§ Your objective: Copy out the text of every record below, swapping each "Price" for "Cost" and changing nothing else. Leave the pictures out of your answer.
START Record excerpts
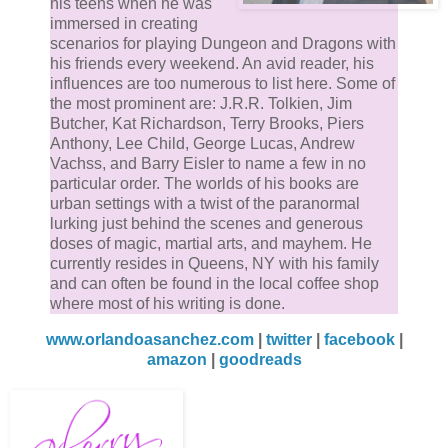
his teens when he was
immersed in creating
scenarios for playing Dungeon and Dragons with
his friends every weekend. An avid reader, his
influences are too numerous to list here. Some of
the most prominent are: J.R.R. Tolkien, Jim
Butcher, Kat Richardson, Terry Brooks, Piers
Anthony, Lee Child, George Lucas, Andrew
Vachss, and Barry Eisler to name a few in no
particular order. The worlds of his books are
urban settings with a twist of the paranormal
lurking just behind the scenes and generous
doses of magic, martial arts, and mayhem. He
currently resides in Queens, NY with his family
and can often be found in the local coffee shop
where most of his writing is done.
www.orlandoasanchez.com
|
twitter
|
facebook
|
amazon
|
goodreads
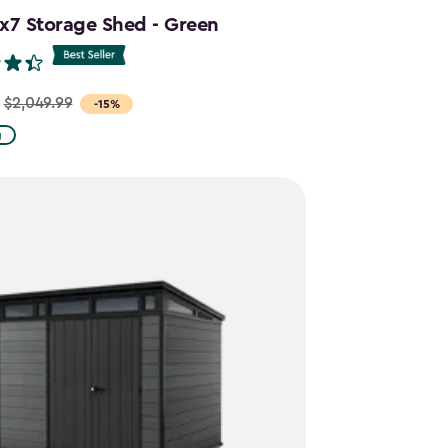
1x7 Storage Shed - Green
$2,049.99
-15%
g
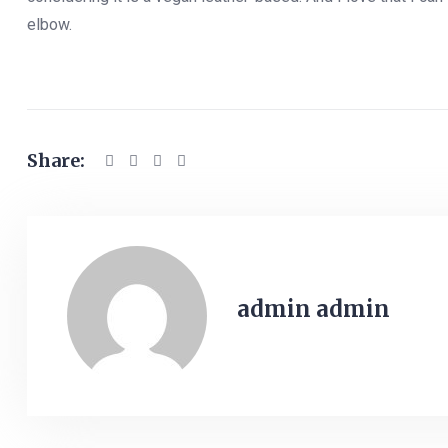
elbow.
Share:
admin admin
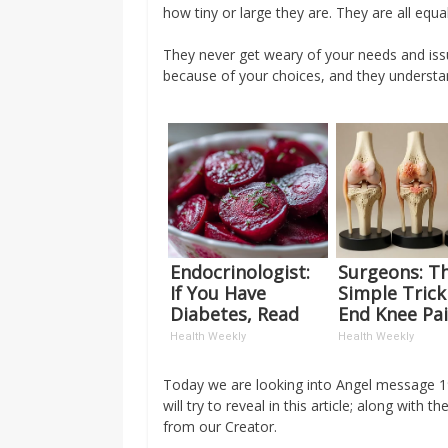
how tiny or large they are. They are all equ
They never get weary of your needs and iss
because of your choices, and they understa
Endocrinologist:
Surgeons: Th
If You Have
Simple Trick
Diabetes, Read
End Knee Pa
This Before It's
Arthritis Qui
Health Weekly
Health Weekly
Removed!
(Try It)
Today we are looking into Angel message 19
will try to reveal in this article; along wi
from our Creator.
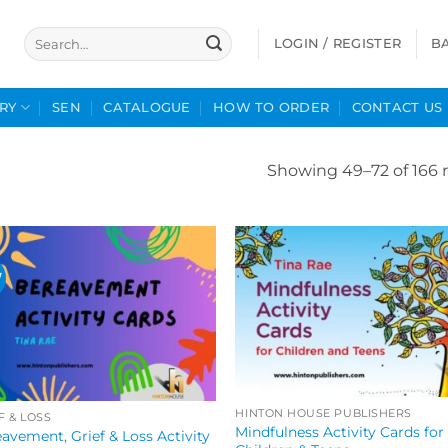
Search
LOGIN / REGISTER
B
for:
RY
SEN
CATALOGUE
HOW TO ORDER
CONTACT US
Showing 49–72 of 166 r
W
HINTON HOUSE PUBLISHERS
F & LOSS
Mindfulness Activity Cards for
avement, Grief & Loss Activity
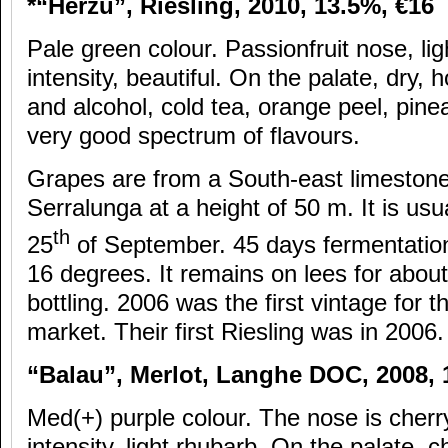
*“H
érzu”, Riesling, 2010, 13.5%,
€16
Pale green colour. Passionfruit nose, li
intensity, beautiful. On the palate, dry,
and alcohol, cold tea, orange peel, pine
very good spectrum of flavours.
Grapes are from a South-east limestone h
Serralunga at a height of 50 m. It is usu
th
25
of September. 45 days fermentation
16 degrees. It remains on lees for abou
bottling. 2006 was the first vintage for t
market. Their first Riesling was in 2006.
“Balau”, Merlot, Langhe DOC, 2008,
Med(+) purple colour. The nose is cherr
intensity, light rhubarb. On the palate, 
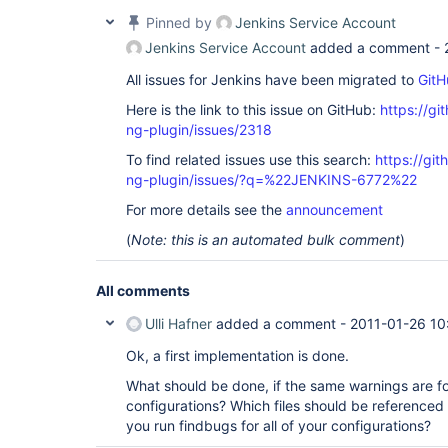
Pinned by
Jenkins Service Account
Jenkins Service Account
added a comment -
All issues for Jenkins have been migrated to
GitH
Here is the link to this issue on GitHub:
https://gi
ng-plugin/issues/2318
To find related issues use this search:
https://gi
ng-plugin/issues/?q=%22JENKINS-6772%22
For more details see the
announcement
(
Note: this is an automated bulk comment
)
All comments
Ulli Hafner
added a comment -
2011-01-26 10
Ok, a first implementation is done.
What should be done, if the same warnings are fo
configurations? Which files should be referenced
you run findbugs for all of your configurations?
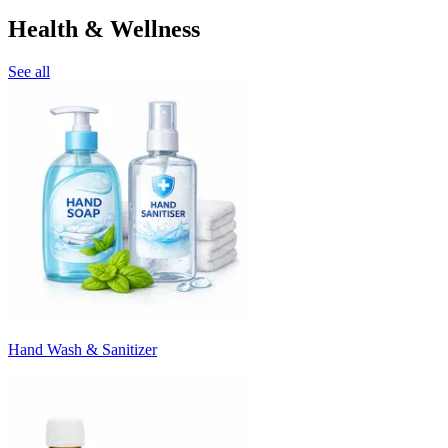
Health & Wellness
See all
Hand Wash & Sanitizer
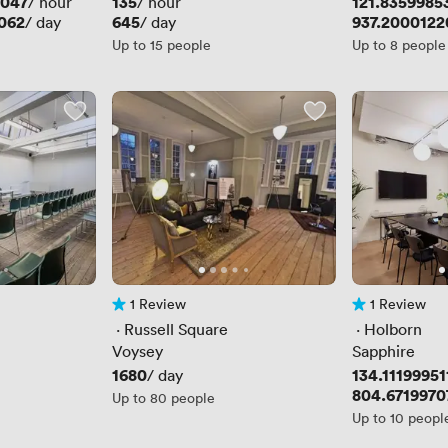
3047
Price
135
Price
121.8359985
/ hour
/ hour
062
Price
645
Price
937.2000122
/ day
/ day
Up to 15 people
Up to 8 people
1 Review
1 Review
1 Review
1 Review
 · 
Russell Square
 · 
Holborn
Voysey
Sapphire
Price
1680
Price
134.11199951
/ day
Price
804.6719970
Up to 80 people
Up to 10 peopl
END Record excerpts
§ Response area:
his teens when he was
immersed in creating
scenarios for playing Dungeon and Dragons with
his friends every weekend. An avid reader, his
influences are too numerous to list here. Some of
the most prominent are: J.R.R. Tolkien, Jim
Butcher, Kat Richardson, Terry Brooks, Piers
Anthony, Lee Child, George Lucas, Andrew
Vachss, and Barry Eisler to name a few in no
particular order. The worlds of his books are
urban settings with a twist of the paranormal
lurking just behind the scenes and generous
doses of magic, martial arts, and mayhem. He
currently resides in Queens, NY with his family
and can often be found in the local coffee shop
where most of his writing is done.
www.orlandoasanchez.com
|
twitter
|
facebook
|
amazon
|
goodreads
1x7 Storage Shed - Green
$2,049.99
-15%
g
elbow.
Share:
admin admin
how tiny or large they are. They are all equ
They never get weary of your needs and iss
because of your choices, and they understa
Endocrinologist:
Surgeons: Th
If You Have
Simple Trick
Diabetes, Read
End Knee Pa
This Before It's
Arthritis Qui
Health Weekly
Health Weekly
Removed!
(Try It)
Today we are looking into Angel message 19
will try to reveal in this article; along wi
from our Creator.
Search
LOGIN / REGISTER
B
for:
RY
SEN
CATALOGUE
HOW TO ORDER
CONTACT US
Showing 49–72 of 166 r
W
HINTON HOUSE PUBLISHERS
F & LOSS
Mindfulness Activity Cards for
avement, Grief & Loss Activity
*“H
érzu”, Riesling, 2010, 13.5%,
€16
Pale green colour. Passionfruit nose, li
intensity, beautiful. On the palate, dry,
and alcohol, cold tea, orange peel, pine
very good spectrum of flavours.
Grapes are from a South-east limestone h
Serralunga at a height of 50 m. It is usu
th
25
of September. 45 days fermentation
16 degrees. It remains on lees for abou
bottling. 2006 was the first vintage for t
market. Their first Riesling was in 2006.
“Balau”, Merlot, Langhe DOC, 2008,
Med(+) purple colour. The nose is cherr
intensity, light rhubarb. On the palate, 
Pinned by
Jenkins Service Account
Jenkins Service Account
added a comment -
All issues for Jenkins have been migrated to
GitH
Here is the link to this issue on GitHub:
https://gi
ng-plugin/issues/2318
To find related issues use this search:
https://gi
ng-plugin/issues/?q=%22JENKINS-6772%22
For more details see the
announcement
(
Note: this is an automated bulk comment
)
All comments
Ulli Hafner
added a comment -
2011-01-26 10
Ok, a first implementation is done.
What should be done, if the same warnings are fo
configurations? Which files should be referenced
you run findbugs for all of your configurations?
Health & Wellness
See all
Hand Wash & Sanitizer
3047
Cost
135
Cost
121.8359985
/ hour
/ hour
062
Cost
645
Cost
937.2000122
/ day
/ day
Up to 15 people
Up to 8 people
1 Review
1 Review
1 Review
1 Review
 · 
Russell Square
 · 
Holborn
Voysey
Sapphire
Cost
1680
Cost
134.11199951
/ day
Cost
804.6719970
Up to 80 people
Up to 10 peopl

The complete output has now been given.